# [Task]
For the material that follows, list every line containing the word "samples".

──────────────────────────────

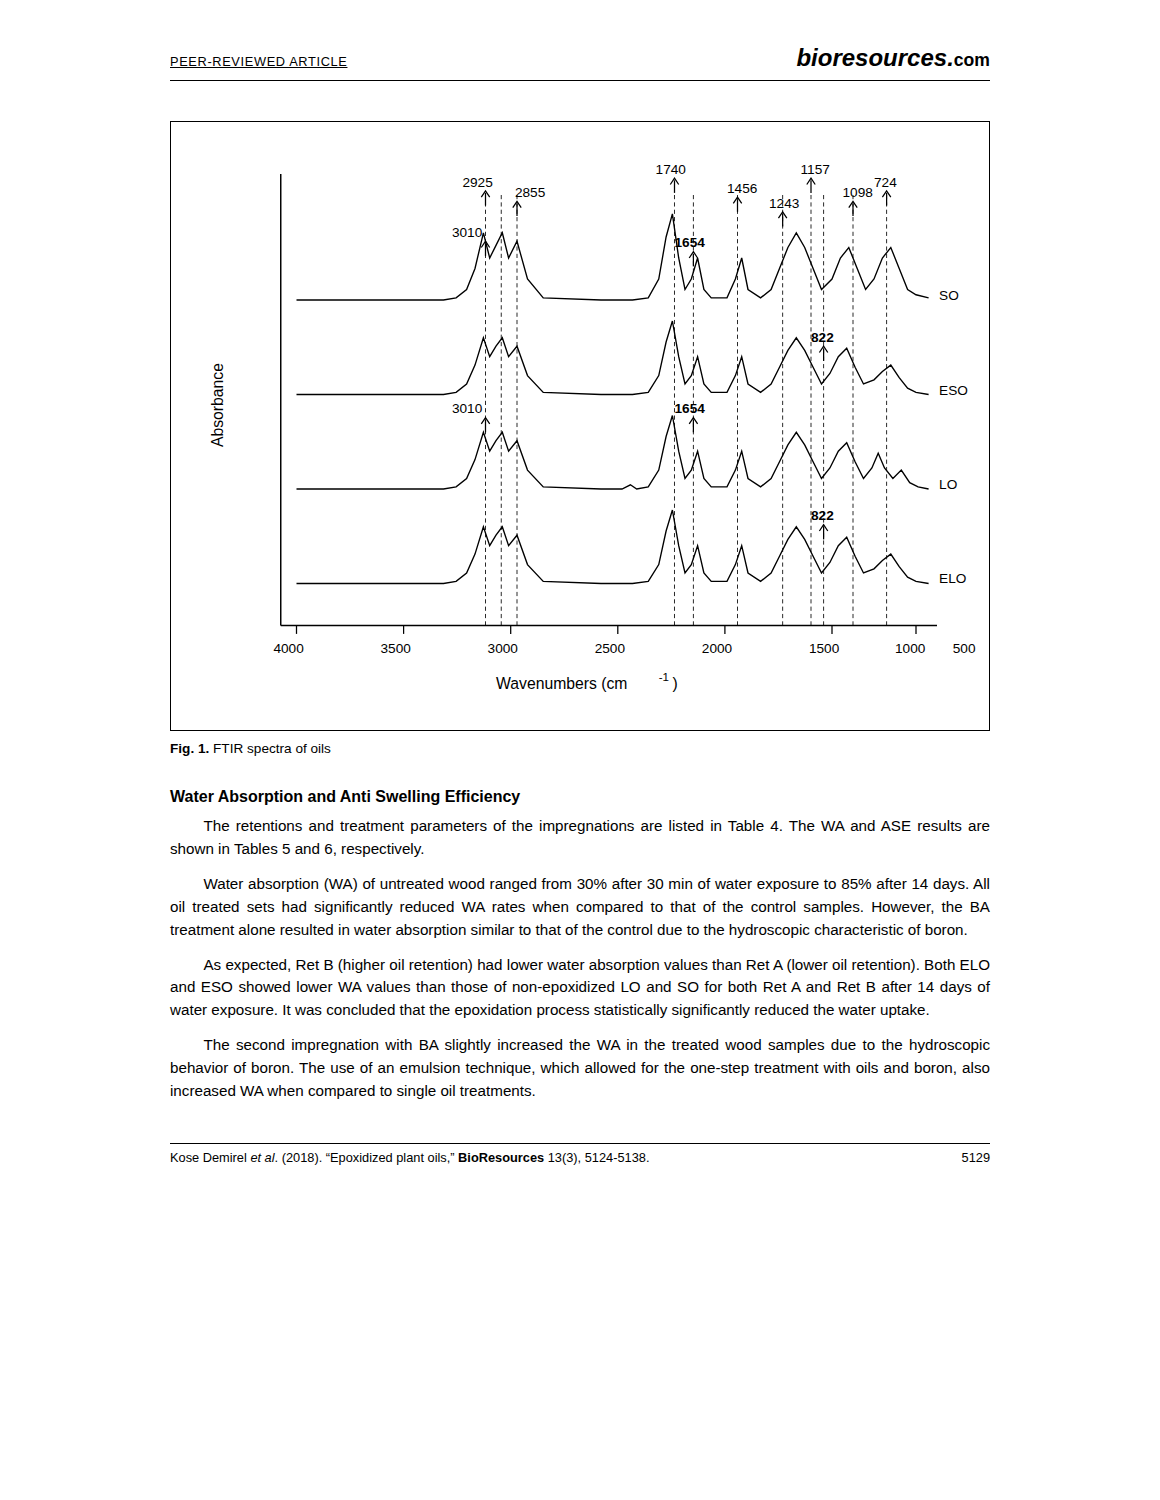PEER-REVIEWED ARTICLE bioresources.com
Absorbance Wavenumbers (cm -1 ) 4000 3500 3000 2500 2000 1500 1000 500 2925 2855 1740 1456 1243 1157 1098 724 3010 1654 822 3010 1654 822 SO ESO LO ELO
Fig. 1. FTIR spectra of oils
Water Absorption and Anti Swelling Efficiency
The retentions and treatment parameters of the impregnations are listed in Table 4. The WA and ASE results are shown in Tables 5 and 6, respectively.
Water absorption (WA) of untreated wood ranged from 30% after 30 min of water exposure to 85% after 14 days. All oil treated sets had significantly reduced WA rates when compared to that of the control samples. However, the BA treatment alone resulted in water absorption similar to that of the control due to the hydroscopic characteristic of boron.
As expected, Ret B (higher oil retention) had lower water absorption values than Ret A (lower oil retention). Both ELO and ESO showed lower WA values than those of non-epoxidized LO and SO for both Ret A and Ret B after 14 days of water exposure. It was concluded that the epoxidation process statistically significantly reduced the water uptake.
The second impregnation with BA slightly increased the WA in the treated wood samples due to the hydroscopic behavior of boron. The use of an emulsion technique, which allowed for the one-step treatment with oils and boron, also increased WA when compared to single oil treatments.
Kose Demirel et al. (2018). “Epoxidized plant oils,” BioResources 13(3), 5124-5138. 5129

──────────────────────────────

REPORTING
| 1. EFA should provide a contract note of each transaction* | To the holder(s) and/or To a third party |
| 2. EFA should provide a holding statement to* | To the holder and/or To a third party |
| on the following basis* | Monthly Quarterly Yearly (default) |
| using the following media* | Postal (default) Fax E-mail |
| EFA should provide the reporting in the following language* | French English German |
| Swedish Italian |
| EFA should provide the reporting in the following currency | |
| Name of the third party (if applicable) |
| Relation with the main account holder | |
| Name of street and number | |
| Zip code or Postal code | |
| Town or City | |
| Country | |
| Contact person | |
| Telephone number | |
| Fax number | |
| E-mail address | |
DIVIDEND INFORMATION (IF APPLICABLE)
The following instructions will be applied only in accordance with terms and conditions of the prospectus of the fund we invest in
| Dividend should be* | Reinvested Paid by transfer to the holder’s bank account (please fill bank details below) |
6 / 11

──────────────────────────────

# [Exercise solution]
Water absorption (WA) of untreated wood ranged from 30% after 30 min of water exposure to 85% after 14 days. All oil treated sets had significantly reduced WA rates when compared to that of the control samples. However, the BA treatment alone resulted in water absorption similar to that of the control due to the hydroscopic characteristic of boron.
The second impregnation with BA slightly increased the WA in the treated wood samples due to the hydroscopic behavior of boron. The use of an emulsion technique, which allowed for the one-step treatment with oils and boron, also increased WA when compared to single oil treatments.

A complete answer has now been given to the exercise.